*** Opening Data block ***

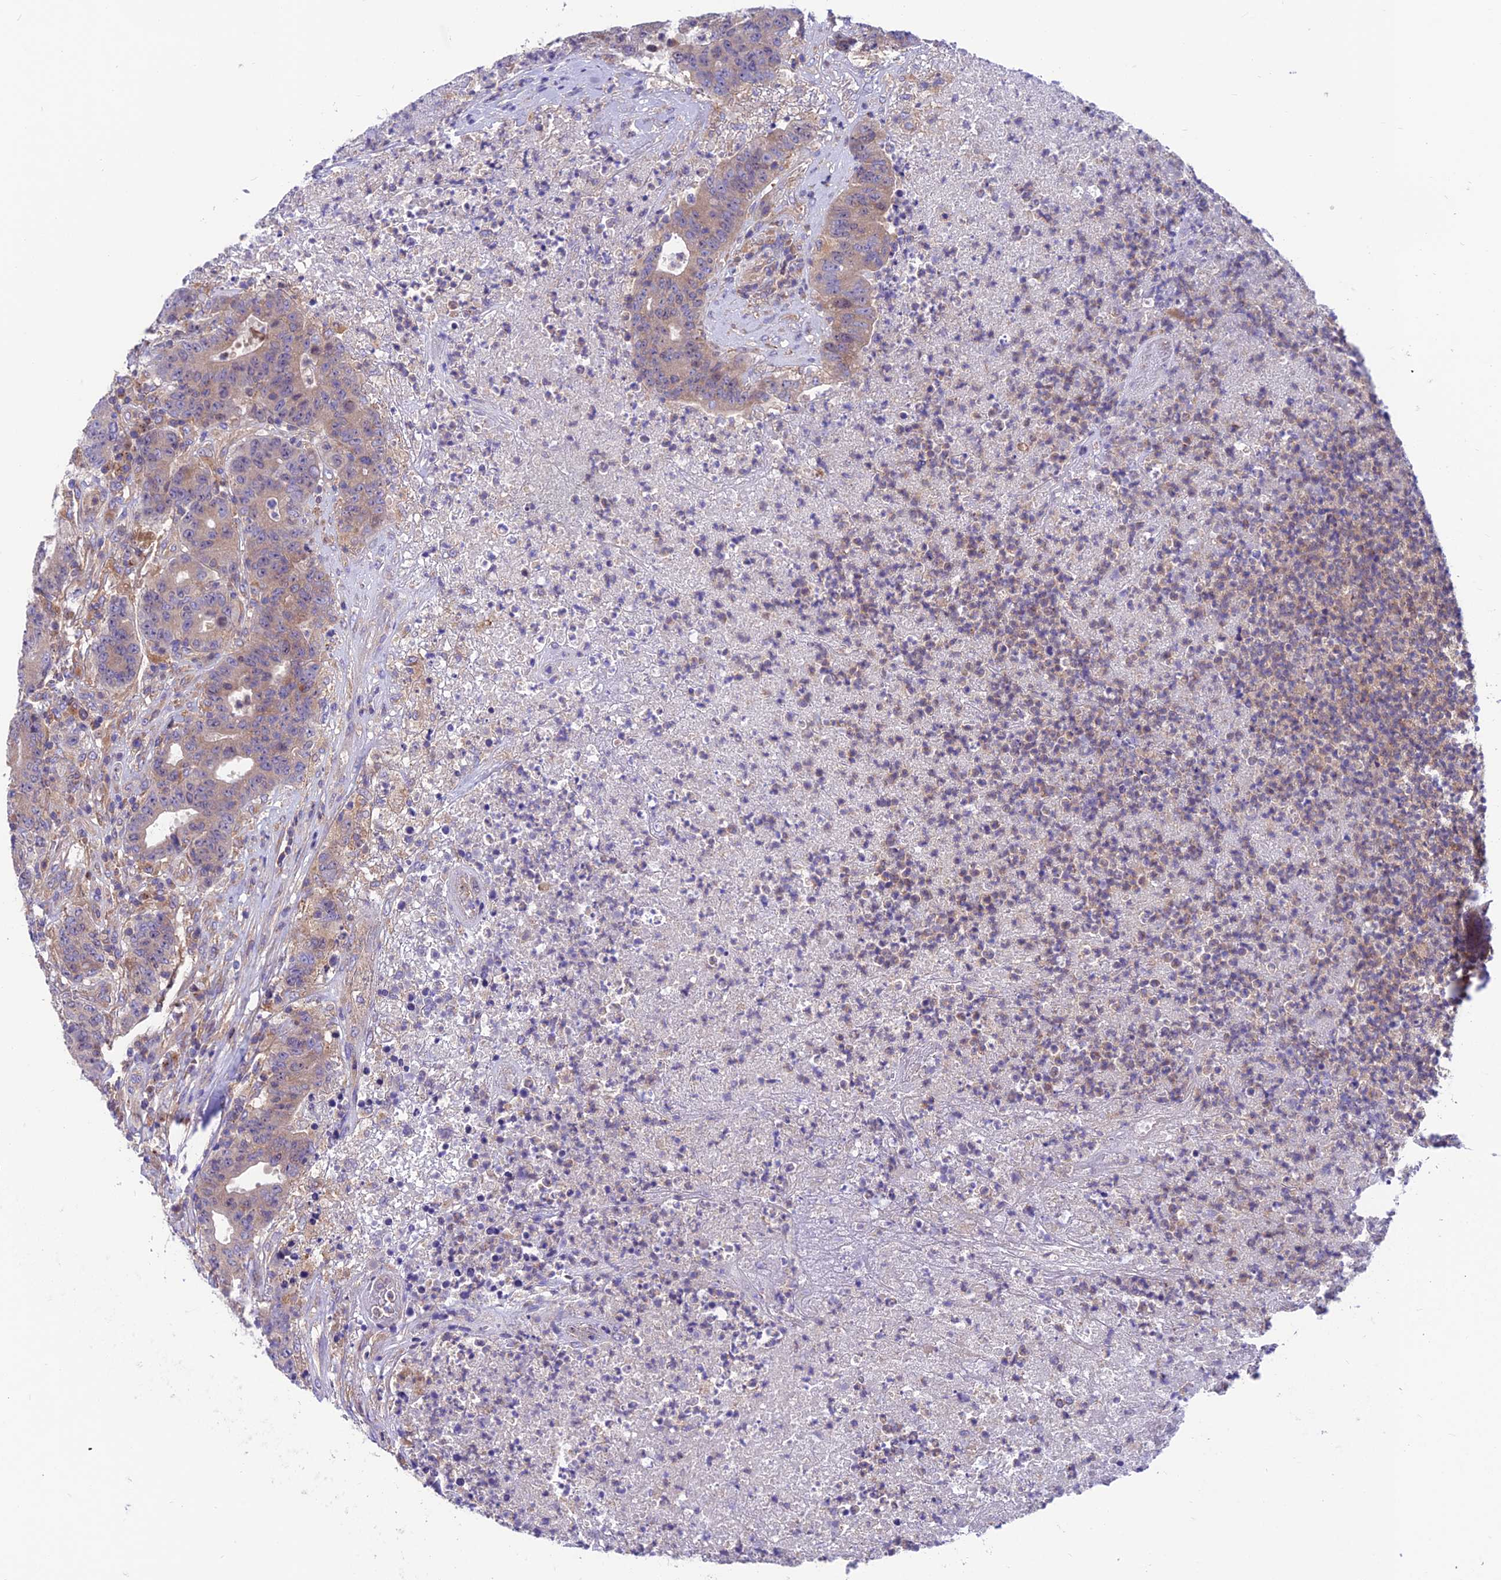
{"staining": {"intensity": "weak", "quantity": ">75%", "location": "cytoplasmic/membranous"}, "tissue": "colorectal cancer", "cell_type": "Tumor cells", "image_type": "cancer", "snomed": [{"axis": "morphology", "description": "Adenocarcinoma, NOS"}, {"axis": "topography", "description": "Colon"}], "caption": "Immunohistochemical staining of colorectal adenocarcinoma exhibits weak cytoplasmic/membranous protein expression in approximately >75% of tumor cells. Immunohistochemistry (ihc) stains the protein in brown and the nuclei are stained blue.", "gene": "VPS16", "patient": {"sex": "female", "age": 75}}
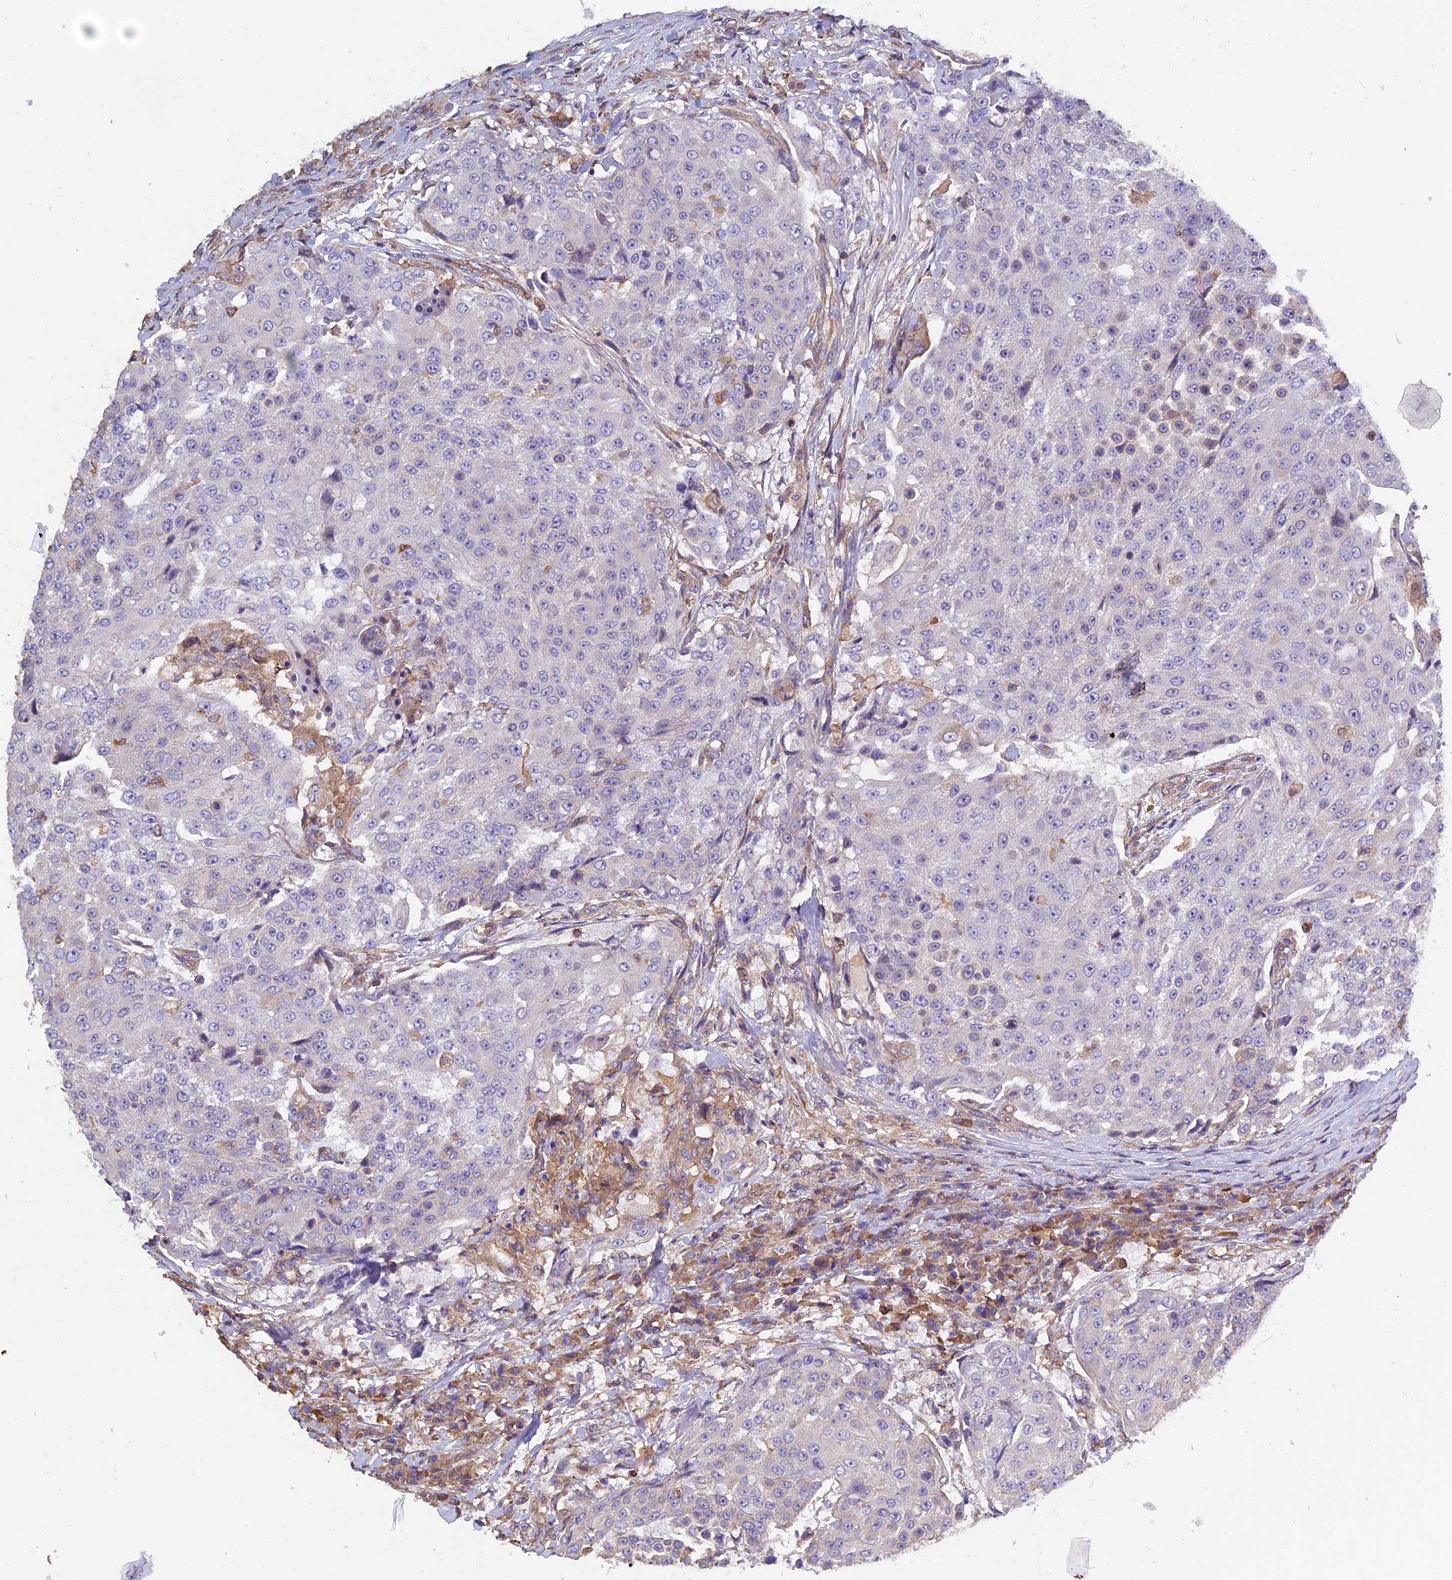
{"staining": {"intensity": "negative", "quantity": "none", "location": "none"}, "tissue": "urothelial cancer", "cell_type": "Tumor cells", "image_type": "cancer", "snomed": [{"axis": "morphology", "description": "Urothelial carcinoma, High grade"}, {"axis": "topography", "description": "Urinary bladder"}], "caption": "Immunohistochemistry photomicrograph of neoplastic tissue: urothelial cancer stained with DAB shows no significant protein positivity in tumor cells.", "gene": "CCDC153", "patient": {"sex": "female", "age": 63}}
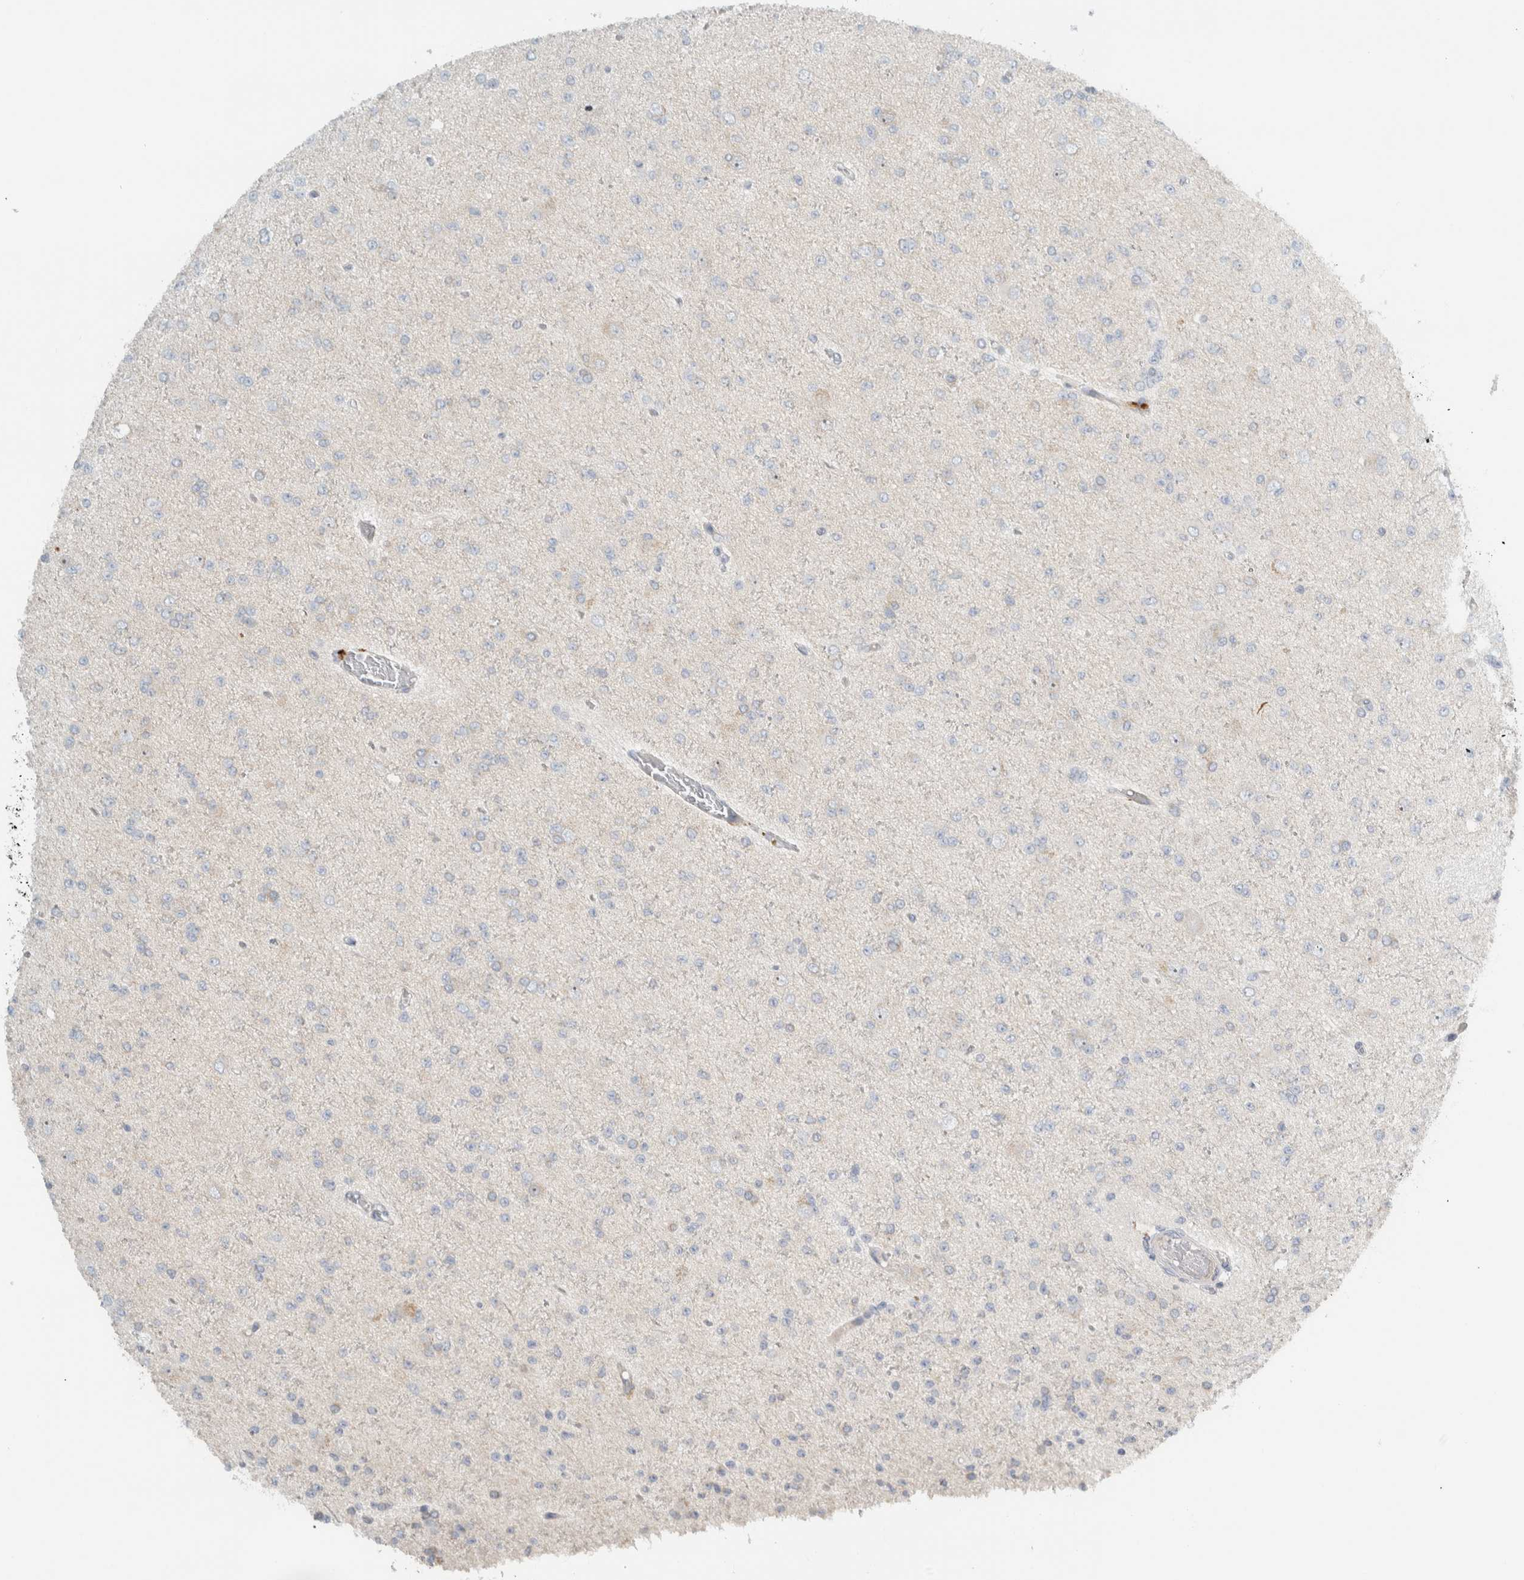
{"staining": {"intensity": "negative", "quantity": "none", "location": "none"}, "tissue": "glioma", "cell_type": "Tumor cells", "image_type": "cancer", "snomed": [{"axis": "morphology", "description": "Glioma, malignant, Low grade"}, {"axis": "topography", "description": "Brain"}], "caption": "Malignant low-grade glioma stained for a protein using IHC reveals no positivity tumor cells.", "gene": "HGS", "patient": {"sex": "female", "age": 22}}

*** Closing Data block ***

Exercise goal: Extract the lines beginning with the one that contains "photomicrograph of neoplastic" and ending with the last line of the listing. Keep them exact and drop the pictures.

Finished task:
{"staining": {"intensity": "negative", "quantity": "none", "location": "none"}, "tissue": "urothelial cancer", "cell_type": "Tumor cells", "image_type": "cancer", "snomed": [{"axis": "morphology", "description": "Urothelial carcinoma, High grade"}, {"axis": "topography", "description": "Urinary bladder"}], "caption": "Immunohistochemistry photomicrograph of neoplastic tissue: urothelial cancer stained with DAB shows no significant protein positivity in tumor cells.", "gene": "CCDC153", "patient": {"sex": "female", "age": 63}}
{"staining": {"intensity": "negative", "quantity": "none", "location": "none"}, "tissue": "glioma", "cell_type": "Tumor cells", "image_type": "cancer", "snomed": [{"axis": "morphology", "description": "Glioma, malignant, Low grade"}, {"axis": "topography", "description": "Brain"}], "caption": "Malignant low-grade glioma stained for a protein using IHC reveals no positivity tumor cells.", "gene": "HGS", "patient": {"sex": "female", "age": 22}}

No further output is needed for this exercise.